Re: [RFC Patch] dm: make sure to wait for all dispatched requests in __dm_suspend()

Martin Wilck <mwilck@xxxxxxxx> · Tue, 19 Mar 2024 16:41:26 +0100

Hello Ming,

On Tue, 2024-03-19 at 21:04 +0800, Ming Lei wrote:
> Hello Martin,
> 
> On Sat, Mar 16, 2024 at 12:10:35AM +0100, Martin Wilck wrote:
> > In a recent kernel dump analysis, we found that the kernel crashed
> > because
> > dm_rq_target_io tio->ti was pointing to invalid memory in
> > dm_end_request(),
> > in a situation where multipathd was doing map reloads because of a
> > storage
> > failover. The map of the respective mapped_device had been replaced
> > by a
> > different struct dm_table.
> > 
> > We obverved this with a 5.3.18 distro kernel, but the code in
> > question
> > hasn't change much since then. Basically, we were only missing
> > b4459b11e840 ("dm rq: don't queue request to blk-mq during DM
> > suspend"),
> > which doesn't guarantee that the race I'm thinking of (see below)
> > can't
> > happen.
> > 
> > When a map is resumed after a table reload, the live table is
> > swapped, and
> > the tio->ti member of any live request becomes stale. 
> > __dm_resume() avoids
> > this by quiescing the queue and calling dm_wait_for_completion(),
> > which
> > waits until blk_mq_queue_inflight() doesn't report any in-flight
> > requests.
> > 
> > However, blk_mq_queue_inflight() counts only "started" requests.
> > So, if a
> > request is dispatched before the queue was quiesced, but
> > dm_wait_for_completion() doesn't observe MQ_RQ_IN_FLIGHT for this
> > request
> > because of memory ordering effects, __dm_suspend() may finish
> > successfully,
> 
> Can you explain a bit about the exact memory order which causes
> MQ_RQ_IN_FLIGHT
> not observed?
> 
> blk-mq quiesce includes synchronize_rcu() which drains all in-flight
> dispatch, so after blk_mq_quiesce_queue() returns,
> if blk_mq_queue_inflight() returns 0, it does mean there isn't any
> active inflight requests.
> 
> If there is bug in this pattern, I guess more drivers may have such
> 'risk'.

What we know for sure is that there was a bad dm_target reference in
(struct dm_rq_target_io *tio)->ti:

crash> struct -x dm_rq_target_io c00000245ca90128
struct dm_rq_target_io {
  md = 0xc0000031c66a4000,
  ti = 0xc0080000020d0080 <fscache_object_list_lock+665632>,

crash> struct -x dm_target  0xc0080000020d0080
struct dm_target struct: invalid kernel virtual address:
c0080000020d0080  type: "gdb_readmem_callback"
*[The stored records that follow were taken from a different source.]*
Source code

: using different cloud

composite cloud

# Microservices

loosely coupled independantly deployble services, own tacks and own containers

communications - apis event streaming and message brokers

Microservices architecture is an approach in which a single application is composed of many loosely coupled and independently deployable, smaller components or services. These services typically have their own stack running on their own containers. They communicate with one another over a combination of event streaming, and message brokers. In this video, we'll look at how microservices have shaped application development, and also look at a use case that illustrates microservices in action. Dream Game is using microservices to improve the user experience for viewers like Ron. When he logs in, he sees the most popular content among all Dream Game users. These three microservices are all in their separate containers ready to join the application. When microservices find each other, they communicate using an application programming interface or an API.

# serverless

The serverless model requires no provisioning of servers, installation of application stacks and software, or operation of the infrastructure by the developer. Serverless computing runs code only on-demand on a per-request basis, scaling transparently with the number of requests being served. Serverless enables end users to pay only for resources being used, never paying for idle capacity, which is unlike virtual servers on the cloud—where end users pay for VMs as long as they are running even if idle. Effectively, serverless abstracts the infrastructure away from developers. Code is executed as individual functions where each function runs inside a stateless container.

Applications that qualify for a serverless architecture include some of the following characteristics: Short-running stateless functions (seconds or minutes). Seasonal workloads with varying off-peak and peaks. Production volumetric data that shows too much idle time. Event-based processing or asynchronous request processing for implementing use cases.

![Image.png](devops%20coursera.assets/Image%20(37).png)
The question is how this could have come to pass. It can only happen
if tio->ti had been set before the map was reloaded. 
My theory is that the IO had been dispatched before the queue had been
quiesced, like this:

Task A                                 Task B
(dispatching IO)                       (executing a DM_SUSPEND ioctl to
                                       resume after DM_TABLE_LOAD)
                                       do_resume()
                                         dm_suspend()
                                           __dm_suspend()
dm_mq_queue_rq()                         
   struct dm_target *ti =                
       md->immutable_target;                  
                                              dm_stop_queue()
                                                 blk_mq_quiesce_queue()
       /* 
        * At this point, the queue is quiesced, but task A
        * has alreadyentered dm_mq_queue_rq()
        */
                                              dm_wait_for_completion()
                                                 blk_mq_queue_inflight()
       /* 
        * blk_mq_queue_inflight() doesn't see Task A's 
        * request because it isn't started yet
        */
                                              set_bit(dmf_suspended_flag)
   dm_start_request(md, rq);             dm_swap_table()
                                            __bind()
                                              md->immutable_target = ...
                                         dm_target_destroy()
        /* the previous md->immutable_target is freed */
   init_tio(tio, rq, md);
        /* the stale ti pointer is assigned to tio->ti */
   tio->ti = ti;

dm_mq_queue_rq() contains no synchronization code if 
md->immutable_target is set, so I think that this can happen, even
though it looks unlikely. With b4459b11e840 (which was not applied in
the customer kernel), there would be a
set_bit(DMF_BLOCK_IO_FOR_SUSPEND) statement before dm_stop_queue(),
but IMO that the above would still be possible.

If this can't happen, I have no more ideas how the observed situation
came to pass. The customer who sent us the core claims that
he has seen this multiple times already (but we have only this single
core dump).

> BTW, what is the underlying disks in your dm-mpath setting?

It was ibmvfc.

Thanks for looking into this,
Martin